-------- Text section --------

# Archimedes found found an interesting property of arbelos, that is the area of the circle whose diameter is AH and has common tangent line to the two smaller semicircles at point A is equal to the shaded area. Prove it?

Nov 1, 2016

see explanation.

#### Explanation:

Let the three respective semicircles be $X , Y , \mathmr{and} Z$, as shown in the diagram.
Let the areas of $X , Y , Z$ be ${A}_{X} , {A}_{Y} , {A}_{Z}$, respectively.
Let the shaded area be ${A}_{S}$
$\implies {A}_{S} = {A}_{X} - \left({A}_{Y} + {A}_{Z}\right)$
${A}_{X} = \frac{1}{2} \frac{\pi {D}^{2}}{4}$, where $D$=diameter$= r + 1 - r = 1$
$\implies {A}_{X} = \frac{1}{2} \cdot \frac{\pi}{4} = \frac{\pi}{8}$
${A}_{Y} = \frac{1}{2} \cdot \frac{\pi {r}^{2}}{4} = \frac{\pi {r}^{2}}{8}$
${A}_{Z} = \frac{1}{2} \cdot \frac{\pi {\left(1 - r\right)}^{2}}{4} = \frac{\pi \left(1 - 2 r - {r}^{2}\right)}{8}$
$\implies {A}_{S} = \frac{\pi}{8} - \left(\frac{\pi {r}^{2}}{8} + \left(\frac{\pi}{8} \left(1 - 2 r + {r}^{2}\right)\right)\right)$
$\implies {A}_{S} = \frac{\pi}{8} \left(1 - {r}^{2} - 1 + 2 r - {r}^{2}\right)$
$\implies {A}_{S} = \frac{\pi}{4} \left(r - {r}^{2}\right)$

Now let the circle centered at $o$ be $W$, $A H$ is its diameter.

-------- Data to examine --------

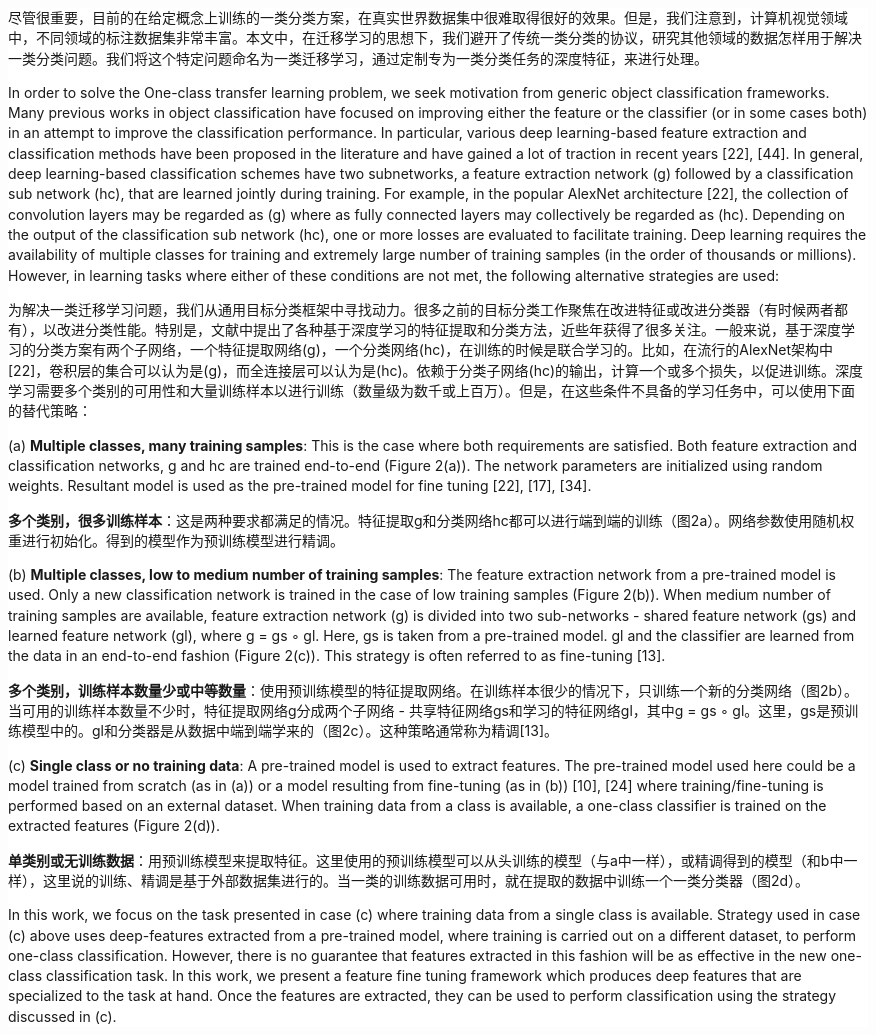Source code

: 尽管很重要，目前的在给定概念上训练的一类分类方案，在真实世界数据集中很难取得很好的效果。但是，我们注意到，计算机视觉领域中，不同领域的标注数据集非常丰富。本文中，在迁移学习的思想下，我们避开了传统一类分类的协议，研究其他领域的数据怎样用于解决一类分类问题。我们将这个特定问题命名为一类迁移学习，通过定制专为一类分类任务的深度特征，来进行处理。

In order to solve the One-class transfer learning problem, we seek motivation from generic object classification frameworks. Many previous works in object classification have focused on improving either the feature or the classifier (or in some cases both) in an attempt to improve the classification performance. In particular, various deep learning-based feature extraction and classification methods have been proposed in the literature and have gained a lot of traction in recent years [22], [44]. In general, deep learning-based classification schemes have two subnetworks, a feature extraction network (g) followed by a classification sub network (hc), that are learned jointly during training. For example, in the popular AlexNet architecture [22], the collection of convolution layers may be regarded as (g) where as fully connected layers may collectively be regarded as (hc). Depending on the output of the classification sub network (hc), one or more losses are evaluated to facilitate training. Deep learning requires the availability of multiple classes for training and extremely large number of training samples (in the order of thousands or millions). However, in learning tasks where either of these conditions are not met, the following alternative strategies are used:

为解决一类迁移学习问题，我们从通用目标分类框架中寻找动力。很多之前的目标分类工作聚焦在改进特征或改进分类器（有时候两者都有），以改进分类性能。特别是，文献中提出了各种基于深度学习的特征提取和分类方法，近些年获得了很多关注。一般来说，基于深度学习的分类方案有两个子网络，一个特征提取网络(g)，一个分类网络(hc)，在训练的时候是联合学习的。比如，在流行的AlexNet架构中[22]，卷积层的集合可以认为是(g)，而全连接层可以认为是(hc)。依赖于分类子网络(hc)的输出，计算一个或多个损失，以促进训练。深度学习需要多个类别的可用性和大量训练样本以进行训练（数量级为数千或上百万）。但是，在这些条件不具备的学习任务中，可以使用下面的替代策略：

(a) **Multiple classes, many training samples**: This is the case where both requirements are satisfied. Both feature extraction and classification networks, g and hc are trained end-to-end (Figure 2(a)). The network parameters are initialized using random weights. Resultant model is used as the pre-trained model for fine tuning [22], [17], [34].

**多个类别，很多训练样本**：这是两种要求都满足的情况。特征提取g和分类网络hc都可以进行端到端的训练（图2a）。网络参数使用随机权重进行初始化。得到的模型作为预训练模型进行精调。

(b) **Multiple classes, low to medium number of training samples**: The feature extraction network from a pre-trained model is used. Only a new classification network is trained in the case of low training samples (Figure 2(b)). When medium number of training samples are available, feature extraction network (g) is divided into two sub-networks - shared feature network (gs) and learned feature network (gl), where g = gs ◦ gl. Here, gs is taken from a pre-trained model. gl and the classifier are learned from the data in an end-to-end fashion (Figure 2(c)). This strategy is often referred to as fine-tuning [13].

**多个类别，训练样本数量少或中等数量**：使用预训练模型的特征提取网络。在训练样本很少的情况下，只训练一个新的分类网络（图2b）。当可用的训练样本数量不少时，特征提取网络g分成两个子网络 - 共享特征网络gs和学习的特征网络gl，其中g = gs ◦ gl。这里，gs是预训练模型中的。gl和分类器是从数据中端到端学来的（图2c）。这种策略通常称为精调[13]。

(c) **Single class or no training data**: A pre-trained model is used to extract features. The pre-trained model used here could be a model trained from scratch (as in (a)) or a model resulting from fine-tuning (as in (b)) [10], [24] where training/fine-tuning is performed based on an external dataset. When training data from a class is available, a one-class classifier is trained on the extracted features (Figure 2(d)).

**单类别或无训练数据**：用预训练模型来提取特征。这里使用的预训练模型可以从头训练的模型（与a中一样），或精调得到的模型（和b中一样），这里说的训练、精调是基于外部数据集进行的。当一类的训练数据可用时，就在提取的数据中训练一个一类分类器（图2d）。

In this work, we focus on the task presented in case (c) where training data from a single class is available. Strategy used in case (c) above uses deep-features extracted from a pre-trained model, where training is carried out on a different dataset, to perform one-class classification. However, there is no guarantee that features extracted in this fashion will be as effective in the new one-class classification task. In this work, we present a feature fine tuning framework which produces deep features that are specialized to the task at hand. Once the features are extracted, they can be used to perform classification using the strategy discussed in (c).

--------
-------- Data to examine --------

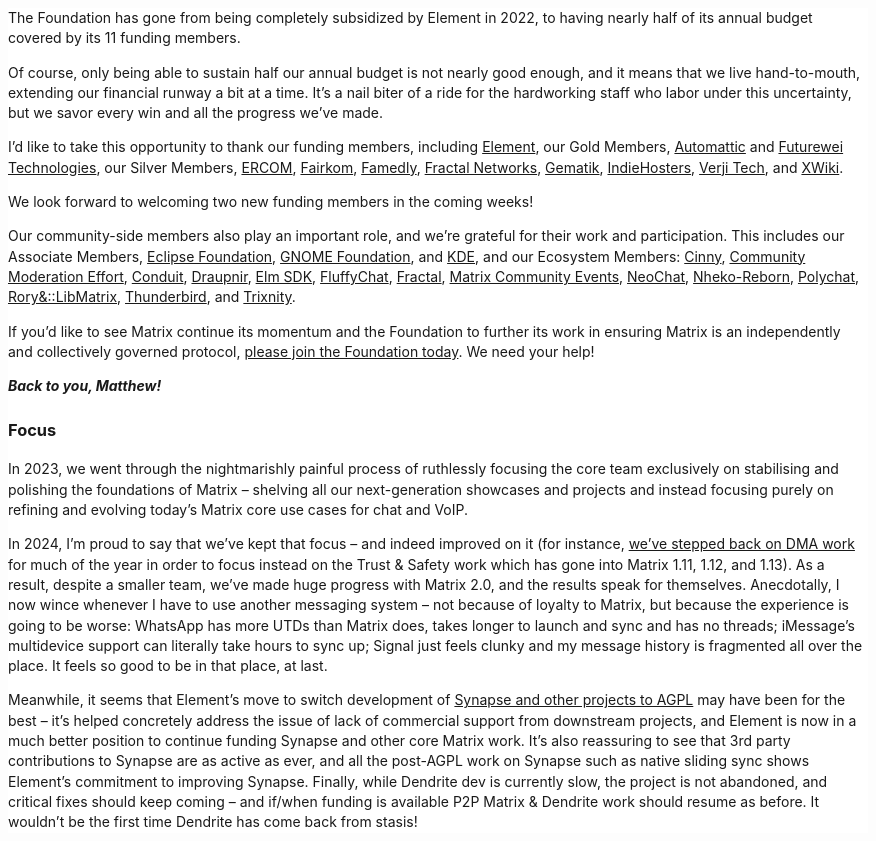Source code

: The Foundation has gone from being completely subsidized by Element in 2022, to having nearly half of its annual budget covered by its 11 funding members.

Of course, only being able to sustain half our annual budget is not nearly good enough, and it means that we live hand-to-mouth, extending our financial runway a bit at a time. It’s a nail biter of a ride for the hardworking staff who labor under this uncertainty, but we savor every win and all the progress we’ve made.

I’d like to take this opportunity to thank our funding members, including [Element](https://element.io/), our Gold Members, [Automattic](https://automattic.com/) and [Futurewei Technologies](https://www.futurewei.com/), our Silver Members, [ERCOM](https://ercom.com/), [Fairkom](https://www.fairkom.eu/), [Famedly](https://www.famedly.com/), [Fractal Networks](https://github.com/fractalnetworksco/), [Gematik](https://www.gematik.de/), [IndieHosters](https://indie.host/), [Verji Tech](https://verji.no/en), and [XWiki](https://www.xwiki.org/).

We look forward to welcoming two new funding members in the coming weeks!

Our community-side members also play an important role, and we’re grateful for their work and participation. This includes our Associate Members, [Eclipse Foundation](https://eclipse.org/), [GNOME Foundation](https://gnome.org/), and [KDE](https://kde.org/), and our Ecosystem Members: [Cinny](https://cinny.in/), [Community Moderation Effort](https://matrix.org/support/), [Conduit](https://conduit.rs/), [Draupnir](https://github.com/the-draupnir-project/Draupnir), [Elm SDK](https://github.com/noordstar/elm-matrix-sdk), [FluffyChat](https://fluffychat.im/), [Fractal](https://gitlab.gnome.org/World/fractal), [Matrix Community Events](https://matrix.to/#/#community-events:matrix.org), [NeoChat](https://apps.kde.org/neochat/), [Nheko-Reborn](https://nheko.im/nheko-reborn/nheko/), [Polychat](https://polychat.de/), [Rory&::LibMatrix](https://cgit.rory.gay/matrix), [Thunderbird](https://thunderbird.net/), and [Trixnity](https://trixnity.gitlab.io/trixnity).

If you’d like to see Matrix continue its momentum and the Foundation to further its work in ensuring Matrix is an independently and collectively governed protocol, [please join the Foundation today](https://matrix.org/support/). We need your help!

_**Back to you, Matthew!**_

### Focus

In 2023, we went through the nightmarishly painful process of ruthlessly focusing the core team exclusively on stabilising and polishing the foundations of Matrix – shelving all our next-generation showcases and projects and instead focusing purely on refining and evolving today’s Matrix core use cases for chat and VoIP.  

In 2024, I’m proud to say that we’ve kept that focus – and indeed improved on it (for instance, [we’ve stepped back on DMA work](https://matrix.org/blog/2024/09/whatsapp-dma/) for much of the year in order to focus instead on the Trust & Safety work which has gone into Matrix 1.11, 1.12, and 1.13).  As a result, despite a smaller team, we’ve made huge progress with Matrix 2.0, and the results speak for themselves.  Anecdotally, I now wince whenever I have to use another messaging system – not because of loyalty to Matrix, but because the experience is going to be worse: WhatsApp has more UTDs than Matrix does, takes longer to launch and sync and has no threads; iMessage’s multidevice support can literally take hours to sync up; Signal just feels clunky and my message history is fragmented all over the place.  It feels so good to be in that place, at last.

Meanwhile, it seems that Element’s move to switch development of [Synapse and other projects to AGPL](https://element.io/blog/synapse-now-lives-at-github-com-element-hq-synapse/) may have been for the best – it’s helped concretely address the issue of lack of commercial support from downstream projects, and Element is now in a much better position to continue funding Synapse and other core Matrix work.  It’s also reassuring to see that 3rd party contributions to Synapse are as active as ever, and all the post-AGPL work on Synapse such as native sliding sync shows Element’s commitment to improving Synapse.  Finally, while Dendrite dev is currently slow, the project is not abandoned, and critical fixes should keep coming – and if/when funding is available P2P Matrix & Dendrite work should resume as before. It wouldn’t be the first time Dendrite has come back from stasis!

--------

(Parts of the exercise):
1. Could you reproduce, character for character, the part of the arbelos proof that opens with the words containing "# Archimedes found" and closes with "area. Prove it?"?
2. Which lines in the records contain the word "half"? Copy each of those lines in full.

(Results in order):
1.
# Archimedes found found an interesting property of arbelos, that is the area of the circle whose diameter is AH and has common tangent line to the two smaller semicircles at point A is equal to the shaded area. Prove it?

2.
: The Foundation has gone from being completely subsidized by Element in 2022, to having nearly half of its annual budget covered by its 11 funding members.
Of course, only being able to sustain half our annual budget is not nearly good enough, and it means that we live hand-to-mouth, extending our financial runway a bit at a time. It’s a nail biter of a ride for the hardworking staff who labor under this uncertainty, but we savor every win and all the progress we’ve made.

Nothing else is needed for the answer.